Este avance en baterías suena perfecto, hasta que miras la temperatura

Este avance en baterías suena perfecto, hasta que miras la temperatura
B. Naumkin
Dmitry Yakin
Autor: Dmitry Yakin

Un nuevo electrolito de litio-metal aguantó 1.000 ciclos con 80% de capacidad — pero solo a 60 °C. A temperatura ambiente, las cifras cuentan otra historia muy distinta.

La cifra de «1.000 ciclos» suena como la receta perfecta para una batería de coche. Pero un nuevo estudio surcoreano trae un detalle que lo cambia todo. Una celda de litio-metal con un electrolito de tres capas CSE-30 sí mantuvo cerca del 80% de su capacidad tras 1.000 ciclos a una corriente de 0,5C. El problema: las pruebas se hicieron a 60 °C, no a temperatura ambiente — y eso no es un detalle menor.

El equipo de la Universidad Nacional de Chungnam construyó el electrolito combinando capas exteriores blandas de PEO/LiTFSI con una capa central rígida de partículas LLZO recubiertas de polidopamina. Esta estructura mejora el contacto con los electrodos y, a la vez, impide que las dendritas de litio atraviesen el electrolito. El resultado: en una celda simétrica Li/Li, el sistema funcionó más de 1.000 horas sin un solo cortocircuito.

Y aquí está el detalle. Es precisamente la dependencia de la temperatura la que muestra lo pronto que es para hablar de una tecnología lista para los coches. A 60 °C, la conductividad iónica del CSE-30 llega a 5,60x10⁻3 S/cm. A 25 °C cae a solo 8,04x10⁻5 S/cm. Una diferencia de casi 70 veces. Los propios autores reconocen que el transporte de iones en el electrolito polimérico se activa fuertemente con el calor. Sin ese calor, el panorama es completamente distinto.

Así que el verdadero valor de este trabajo no está en la cifra redonda de «1.000 ciclos», sino en el diseño del electrolito. Ya se habían visto antes celdas de estado sólido superando los 1.000 ciclos: en 2024, PowerCo confirmó de forma independiente más de 1.000 ciclos en una celda de QuantumScape con más del 95% de capacidad residual. Ambos resultados no se pueden comparar directamente — química distinta, condiciones de prueba distintas. Pero llamar a este trabajo coreano un nuevo «récord de durabilidad» sería exagerado.

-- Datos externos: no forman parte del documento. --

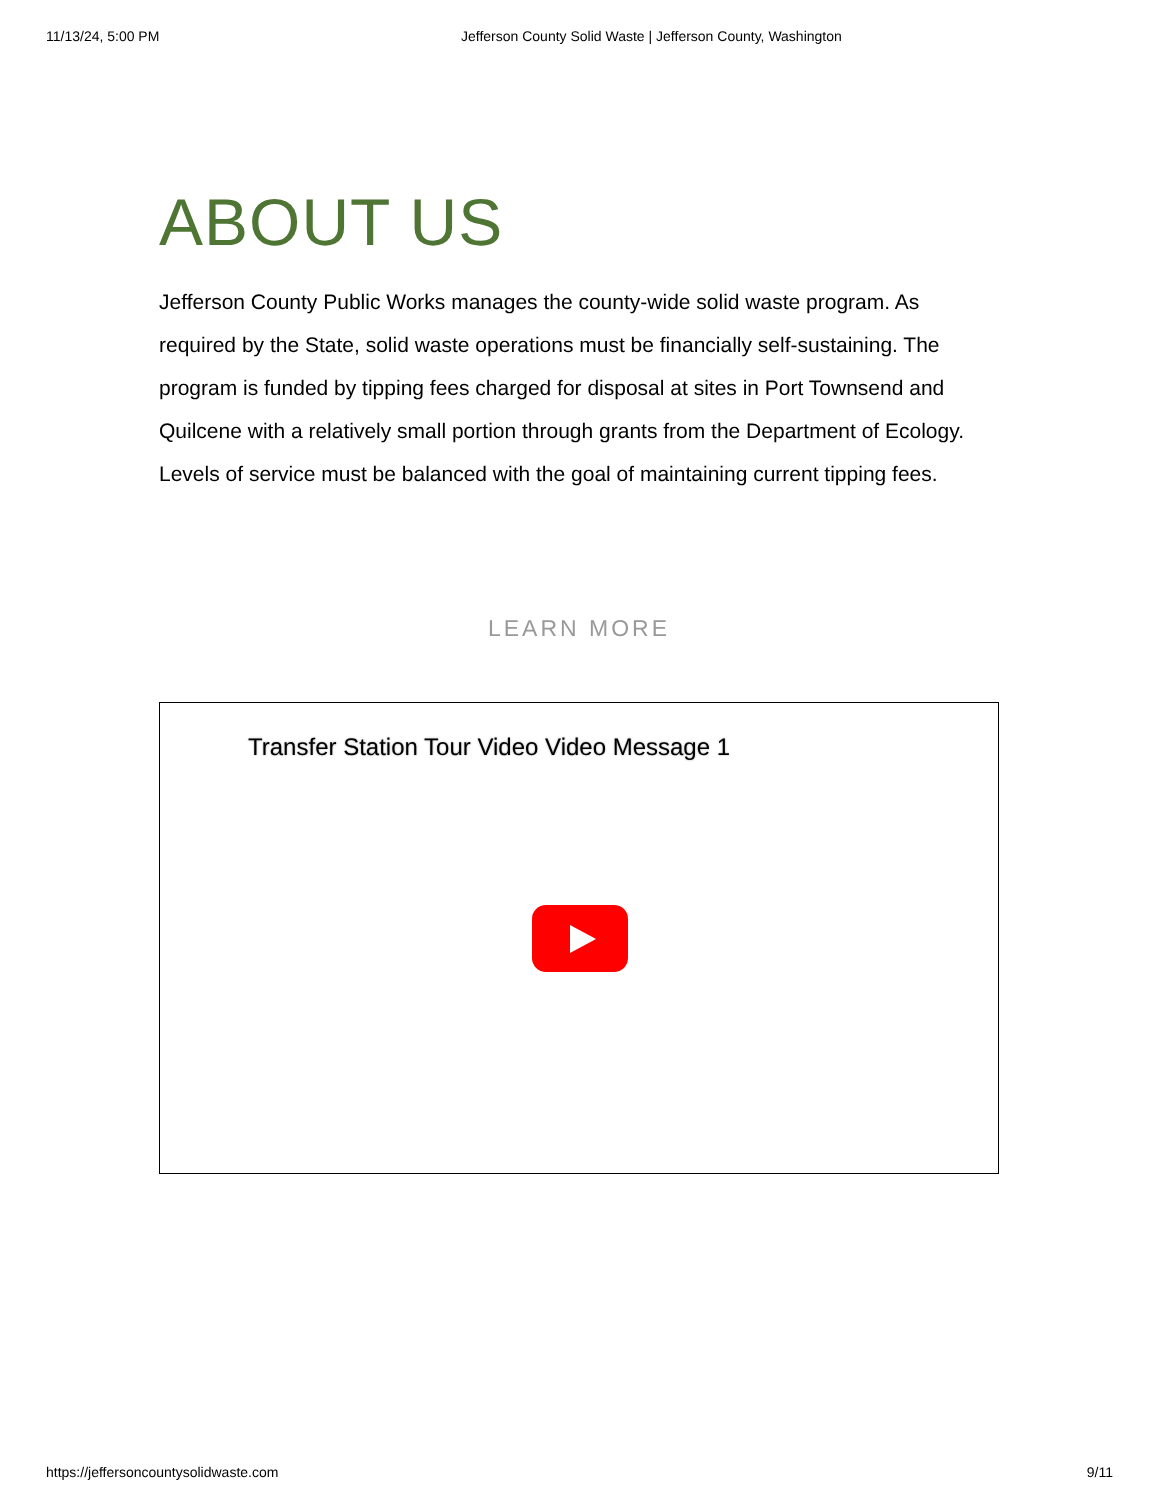11/13/24, 5:00 PM Jefferson County Solid Waste | Jefferson County, Washington
ABOUT US
Jefferson County Public Works manages the county-wide solid waste program. As required by the State, solid waste operations must be financially self-sustaining. The program is funded by tipping fees charged for disposal at sites in Port Townsend and Quilcene with a relatively small portion through grants from the Department of Ecology. Levels of service must be balanced with the goal of maintaining current tipping fees.
LEARN MORE
Transfer Station Tour Video Video Message 1
https://jeffersoncountysolidwaste.com 9/11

Mientras tanto, los fabricantes intentan sacar esta química del laboratorio y llevarla al mundo real. Geely se prepara para pasar de un prototipo a escala real a cerca de mil vehículos de demostración ya en 2027 — y precisamente ese salto de la celda de laboratorio al coche de producción es hoy el mayor obstáculo para toda la industria. Chery lidia con otro problema — la estabilidad de contacto en un electrolito de sulfuro — y también apunta a una fase piloto en 2027. Ambas compañías se enfrentan a la misma brecha entre el laboratorio y la línea de producción.

Así que la versión honesta suena mucho más modesta que los titulares: los científicos han encontrado una vía prometedora para alargar la vida útil de las baterías y frenar las dendritas en celdas de litio-metal. Pero las pruebas todavía no demuestran que la tecnología aguante miles de ciclos en las condiciones de temperatura de un coche eléctrico real — donde la batería rara vez disfruta de unos cómodos 60 °C.